On language, we follow more recent (and more appropriate) usage and refer to “environmental flows” instead of “instream flows,” but we do not intend any change in meaning with this terminology. We have tried to write in plain language, and to avoid overly technical or overblown academic writing such as the following, which we did not make up: “Temporary streams naturally experience flow intermittence and hydrologic discontinuity that act to shape fish community structure,” or worse: “Thus, theoretically, although habitat suitability curves underpinning area‐weighted suitability indices apparently invite the intervention of modeling approaches, the more complex and less‐definite relations between physical habitat and ecological response may reduce this potential, with correspondence at best, treated probabilistically.” Why would anyone who has something to say use such language? We expect that some readers will disagree with some of what we write, but we have tried to write it clearly.

With one exception, separate authorship is not listed for the various chapters, although readers with any sense of language will notice immediately that the writing styles varies.
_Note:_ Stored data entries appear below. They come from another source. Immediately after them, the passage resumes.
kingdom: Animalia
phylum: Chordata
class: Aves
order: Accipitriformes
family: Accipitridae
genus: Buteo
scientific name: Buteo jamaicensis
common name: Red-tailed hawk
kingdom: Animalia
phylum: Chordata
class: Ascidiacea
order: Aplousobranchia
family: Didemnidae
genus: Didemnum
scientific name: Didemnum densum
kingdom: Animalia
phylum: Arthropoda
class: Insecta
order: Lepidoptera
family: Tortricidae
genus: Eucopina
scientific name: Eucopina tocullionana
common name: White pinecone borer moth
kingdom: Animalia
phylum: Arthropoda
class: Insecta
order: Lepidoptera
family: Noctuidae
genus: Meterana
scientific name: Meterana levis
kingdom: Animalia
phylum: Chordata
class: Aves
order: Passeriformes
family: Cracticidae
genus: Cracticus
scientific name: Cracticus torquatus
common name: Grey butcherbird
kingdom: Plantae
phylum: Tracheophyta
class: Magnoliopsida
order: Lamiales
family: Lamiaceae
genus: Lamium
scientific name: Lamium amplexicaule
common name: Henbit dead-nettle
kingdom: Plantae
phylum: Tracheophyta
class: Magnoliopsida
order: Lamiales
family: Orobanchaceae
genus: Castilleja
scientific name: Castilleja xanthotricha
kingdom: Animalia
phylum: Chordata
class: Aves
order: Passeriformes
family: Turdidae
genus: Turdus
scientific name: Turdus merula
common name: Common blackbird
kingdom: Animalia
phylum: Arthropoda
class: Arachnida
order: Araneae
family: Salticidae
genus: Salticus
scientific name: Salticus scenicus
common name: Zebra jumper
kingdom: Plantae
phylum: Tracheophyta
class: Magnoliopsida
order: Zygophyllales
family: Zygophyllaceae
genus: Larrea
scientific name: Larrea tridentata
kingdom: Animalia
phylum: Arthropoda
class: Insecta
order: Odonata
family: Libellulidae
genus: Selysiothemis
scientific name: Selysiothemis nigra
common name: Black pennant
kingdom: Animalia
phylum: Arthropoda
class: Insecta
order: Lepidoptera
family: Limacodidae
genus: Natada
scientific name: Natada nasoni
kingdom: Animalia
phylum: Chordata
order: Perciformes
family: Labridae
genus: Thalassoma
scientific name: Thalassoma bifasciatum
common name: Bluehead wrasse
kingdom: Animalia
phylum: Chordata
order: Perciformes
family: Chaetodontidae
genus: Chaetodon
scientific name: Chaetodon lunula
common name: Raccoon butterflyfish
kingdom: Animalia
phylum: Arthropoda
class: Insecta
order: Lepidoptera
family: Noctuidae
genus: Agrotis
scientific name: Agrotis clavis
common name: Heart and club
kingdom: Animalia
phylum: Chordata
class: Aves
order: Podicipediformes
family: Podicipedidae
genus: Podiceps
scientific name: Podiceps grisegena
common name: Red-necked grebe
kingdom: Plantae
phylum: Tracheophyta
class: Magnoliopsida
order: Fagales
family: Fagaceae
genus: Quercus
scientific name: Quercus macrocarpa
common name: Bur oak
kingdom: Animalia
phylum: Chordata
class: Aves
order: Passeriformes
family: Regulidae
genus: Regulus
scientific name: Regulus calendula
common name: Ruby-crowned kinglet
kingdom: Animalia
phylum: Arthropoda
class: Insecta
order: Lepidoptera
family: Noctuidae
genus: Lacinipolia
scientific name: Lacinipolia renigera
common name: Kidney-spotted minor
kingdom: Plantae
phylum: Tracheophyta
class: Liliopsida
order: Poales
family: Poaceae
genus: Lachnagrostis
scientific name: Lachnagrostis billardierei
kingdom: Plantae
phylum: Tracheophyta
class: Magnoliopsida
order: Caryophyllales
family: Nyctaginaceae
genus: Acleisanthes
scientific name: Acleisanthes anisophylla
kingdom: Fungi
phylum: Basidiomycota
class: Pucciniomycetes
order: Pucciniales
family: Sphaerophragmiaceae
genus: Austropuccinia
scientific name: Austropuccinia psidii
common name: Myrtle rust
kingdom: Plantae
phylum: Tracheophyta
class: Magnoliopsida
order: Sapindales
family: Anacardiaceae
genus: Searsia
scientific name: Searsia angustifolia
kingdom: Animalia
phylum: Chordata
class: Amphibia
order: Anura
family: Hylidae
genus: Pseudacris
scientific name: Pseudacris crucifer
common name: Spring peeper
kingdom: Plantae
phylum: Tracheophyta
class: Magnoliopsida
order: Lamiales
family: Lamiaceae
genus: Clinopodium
Each chapter has a main author, but each of us has read, commented on, and approved the others. The exception, Chapter 8, Dams and Channel Morphology, was written by fluvial geomorphologist Mathias Kondolf and collaborators from his research group in Lyon, France: Remi Loire, Hervé Piégay, and Jean‐Réné Malavoi, who are thus listed as co‐authors for the chapter.

Overall, our somewhat lofty goal is to give users (and students) of environmental flow methods a better understanding of the tools they are using, and especially where they may fall short. Methods for EFA are constantly evolving, especially analytical tools. Practitioners would be well served to be more critical of existing well‐used methods, and to investigate alternatives coming on line. The more EFAs reflect reality, the more likely they will provide useful information, to the benefit of both flowing‐water ecosystems and human populations that derive so much benefit from them.

Acknowledgements

The ideas presented in Chapter 9 stem largely from development work undertaken in two Australian Research Council Linkage Projects (LP100200170, LP130100174) and eWater Cooperative Research Centre projects. We acknowledge the contributions of the many staff and students involved. We thank Genevieve Smith, in particular, for allowing the use of her Master of Environment research project as the case study presented therein. The material in Chapters 1, 2, 4, and 6 expands on worked funded by the California Energy Commission, Public interest Energy Research Program, through the Center for Watershed Sciences, University of California, Davis. Preparation of Chapter 8 was partly supported by the Collegium, Lyon Institute for Advanced Studies, University of Lyon, and the EURIAS Fellowship Programme and the European Commission (Marie‐Sklodowska‐Curie Actions – COFUND Programme – FP7).